The idea above is the same as the in-class “top 500” task — it’s just using a different K.


In [None]:
# between example
lab4_data['young_adult'] = lab4_data['age_at_arrest'].between(18, 25)
lab4_data['young_adult01'] = lab4_data['young_adult'].map({True: 1, False: 0})
lab4_data[['age_at_arrest', 'young_adult', 'young_adult01']].head()


`between(18, 25)` is often nicer than writing two conditions with `&`.

It returns `True/False`. In this course we often map that to `1/0` so we can treat it like an indicator variable.


In [None]:
# map example
pd.Series([True, False, True]).map({True: 1, False: 0})


`map` is a general recoding tool. We’ll use it mostly to turn booleans into `1/0`, but you can also map categories (like `'M'` → `'Male'`).


# Lab Tasks (in class)

You should come to class having completed the pre-lab above.
In class, we’ll work through these tasks together.


## A) Changing the threshold changes the metrics

1) Compute the base rate `base_rate = P ( y = 1 )`.

Then create `yhat_new` that is 1 if `prediction >= base_rate` and 0 otherwise.


2) Compute TPR and PPV for `yhat_new`, and compare them to the threshold-0.5 values you computed in the pre-lab.

In 1–2 sentences: why might TPR go up while PPV goes down?


## B) Rank-based thresholding (top K)

3) Sort `lab4_data` by `prediction` from highest to lowest.

Compute the PPV among the **top 500** rows (treat “top 500” as being predicted positive).


## C) Naive Bayes classification

We’ll classify based on two features:
- `young_adult` (18–25 inclusive)
- `vio_conv_gt1` meaning `n_vio_convictions__last_4_years > 1`

4) Create `vio_conv_gt1` and convert it to 0/1 if helpful.

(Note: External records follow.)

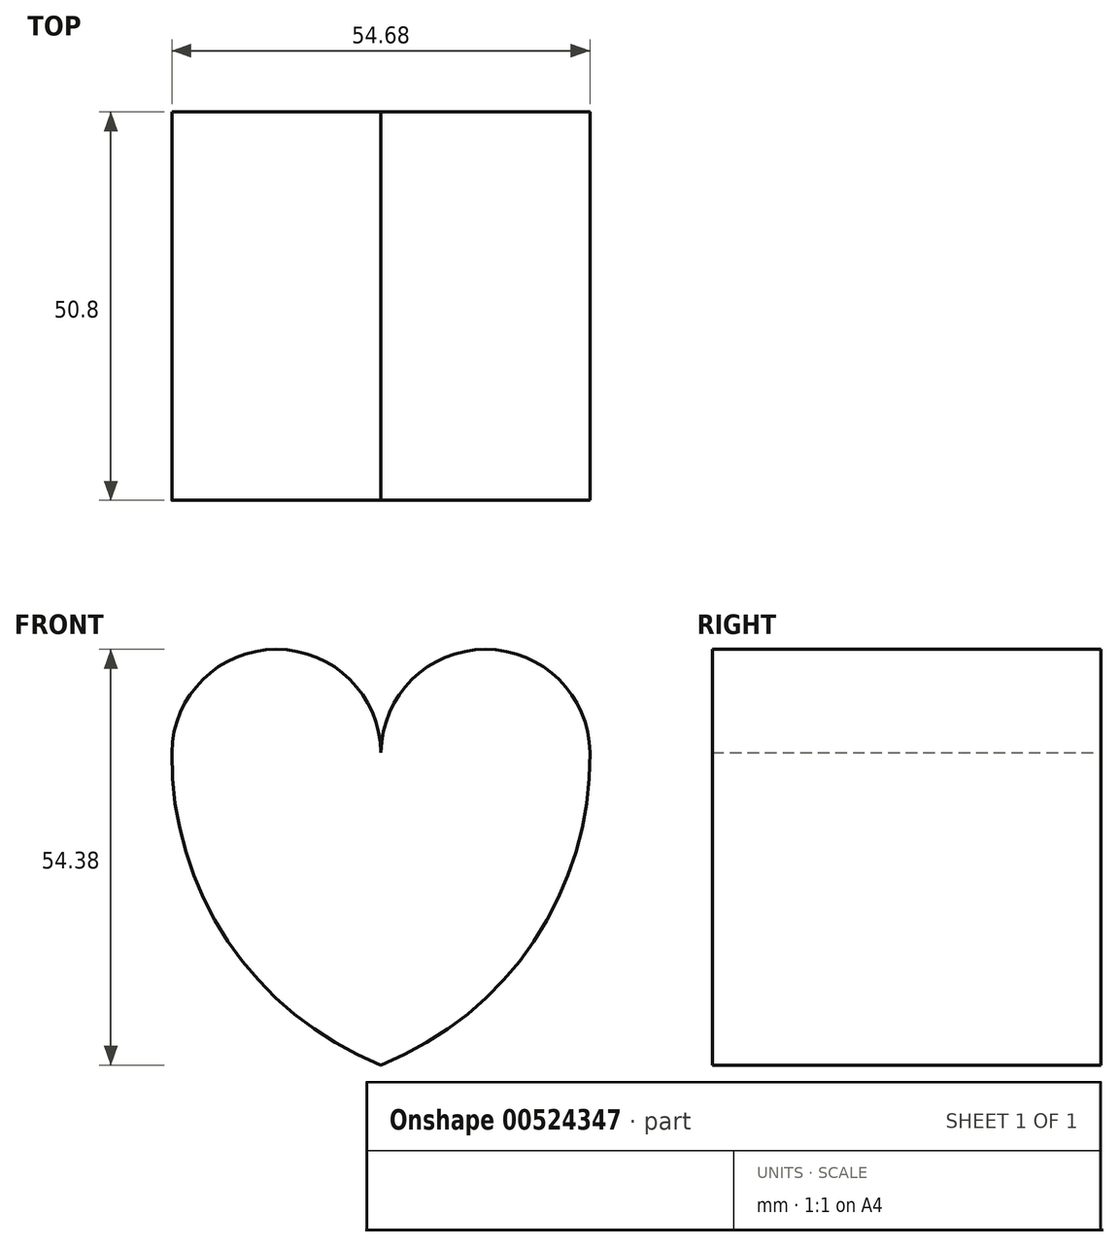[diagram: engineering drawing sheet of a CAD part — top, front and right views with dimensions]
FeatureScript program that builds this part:
annotation { "Feature Type Name" : "Feature", "Feature Type Description" : "" }
export const myFeature = defineFeature(function(context is Context, id is Id, definition is map)
    precondition{}
    {
        {
            var Q0;
            Q0=qCreatedBy(makeId("Front.planeOp"),FACE);
            var sketch = newSketch(context, id + "F0", { "sketchPlane" : qUnion([Q0])});
            skArc(sketch, "E0", {"start": v(-27.34, 0) * mm, "mid": v(-20.01, -24.68) * mm, "end": v(0, -40.87) * mm});
            skArc(sketch, "E1", {"start": v(-27.34, 0) * mm, "mid": v(-13.67, 13.5) * mm, "end": v(0, 0) * mm});
            skArc(sketch, "E2.MirrorCS", {"start": v(27.34, 0) * mm, "mid": v(13.67, 13.5) * mm, "end": v(0, 0) * mm});
            skArc(sketch, "E3.MirrorCS", {"start": v(27.34, 0) * mm, "mid": v(20.01, -24.68) * mm, "end": v(0, -40.87) * mm});
            skSolve(sketch);
        }
        {
            var Q0;
            Q0=makeQuery(id+"F0.imprint","IMPRINT",FACE,{"disambiguationData":[TD([[makeQuery(id+"F0.imprint","IMPRINT",EDGE,{"derivedFrom":sQuery(id+"F0.wireOp",EDGE,"E0")}),1.0]])]});
            extrude(context, id + "F1", {"entities" : qUnion([Q0]), "depth" : 25.4 * mm, "offsetDistance" : 25.4 * mm, "hasSecondDirection" : true, "secondDirectionOppositeDirection" : true, "secondDirectionDepth" : 25.4 * mm});
        }
    });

5) Compute the pieces you need for the `y = 1` score and compute:

`score_1 = P ( y = 1 ) * P ( young_adult = 1 \mid y = 1 ) * P ( vio_conv_gt1 = 1 \mid y = 1 )`.


6) Compute `score_0` similarly, then classify as `y = 1` if `score_1 > score_0` and `y = 0` otherwise.

In 1 sentence: what does Naive Bayes assume when it multiplies those conditional probabilities?